▸ EXTRACT PROVIDED

┏━━

NOTES TO THE UNAUDITED CONDENSED CONSOLIDATED FINANCIAL STATEMENTS—(Continued)

 

Note 16. Income Taxes

 

The effective income tax rate was 36.5% for the first quarter of fiscal year 2006, compared to 13.7% for the first quarter of fiscal year 2005. These effective tax rates were impacted by in-process research and development charges of $0.8 million and $0.7 million, respectively. In addition, the tax rate for the first quarter of fiscal year 2005 reflects a discrete one-time reduction of income tax expense of $3.0 million, which resulted from a change in the treatment of foreign tax credits under new U.S tax law enacted during that quarter.

 

Note 17. Net Earnings Per Share

 

Basic earnings per share are calculated based on net earnings and the weighted-average number of shares of common stock outstanding during the reported period. Diluted earnings per share is calculated by increasing the weighted-average number of common shares outstanding during the period by the number of additional shares of common stock that would have been outstanding if the dilutive potential shares of common stock had been issued. The dilutive effect of potential common stock (including outstanding stock options, ESPP shares, non-employee director stock units and restricted stock) is reflected in diluted earnings per share by application of the treasury stock method, which includes consideration of stock-based compensation as required by SFAS 123(R) in the first quarter of fiscal year 2006.

 

For the fiscal quarters ended December 30, 2005 and December 31, 2004, options to purchase 636,000 and 618,000 shares, respectively, were excluded from the calculation of diluted earnings per share as their effect was anti-dilutive.

 

A reconciliation of weighted-average basic shares outstanding to weighted-average diluted shares outstanding follows:

 

     Fiscal Quarter Ended

     December 30,
2005


   December 31,
2004


(in thousands)

┗━━

▸ REQUIREMENT A
According to the financial statement notes, how many shares' worth of options were excluded from the diluted earnings per share calculation for the quarter ended December 30, 2005?
▸ REQUIREMENT B
Continue the financial statement notes on income taxes and earnings per share from the point where they stop.

Extracted page text data
┏━━

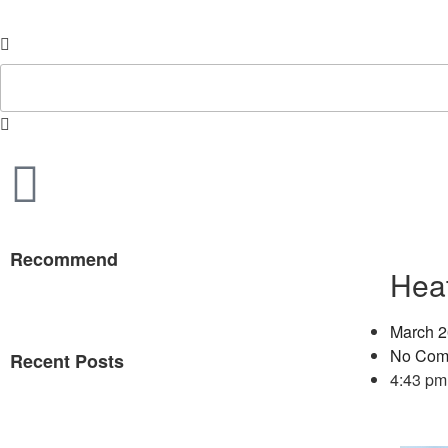
Recommend
Hea
March 2
No Com
Recent Posts
4:43 pm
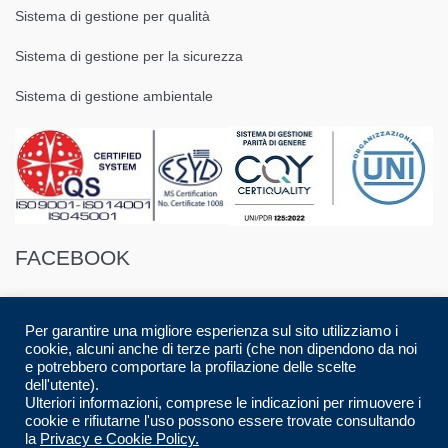
Sistema di gestione per qualità
Sistema di gestione per la sicurezza
Sistema di gestione ambientale
FACEBOOK
Per garantire una migliore esperienza sul sito utilizziamo i
cookie, alcuni anche di terze parti (che non dipendono da noi
e potrebbero comportare la profilazione delle scelte
dell'utente).
© 2016 Spazio88 S.r.l. p.i. 08283280017 | Developed by
Luca Musolino
|
Ulteriori informazioni, comprese le indicazioni per rimuovere i
Designed by
AdContent |
All Rights Reserved.
cookie e rifiutarne l'uso possono essere trovate consultando
la
Privacy e Cookie Policy.
CARRELLO
CHECKOUT
HOME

┗━━

▸ EXERCISE OUTPUT A
Options to purchase 636,000 shares.

▸ EXERCISE OUTPUT B
         

Weighted-average basic shares outstanding

   31,112    34,965

Net effect of dilutive potential common stock

   601    739
    
  

Weighted-average diluted shares outstanding

   31,713    35,704
    
  

 

Note 18. Industry Segments

 

The Company’s operations are grouped into two business segments: Scientific Instruments and Vacuum Technologies. The Scientific Instruments segment designs, develops, manufactures, markets, sells and services equipment and related software, consumable products, accessories and services for a broad range of life science and industrial applications requiring identification, quantification and analysis of the composition or structure of liquids, solids or gases. The Vacuum Technologies segment designs, develops, manufactures, markets, sells and services vacuum products and related accessories and services used to create, contain, control, measure and test vacuum environments in a broad range of life science and industrial applications requiring ultra-clean or high-vacuum environments. These segments were determined in accordance with SFAS 131, Disclosures about Segments of an Enterprise and Related Information.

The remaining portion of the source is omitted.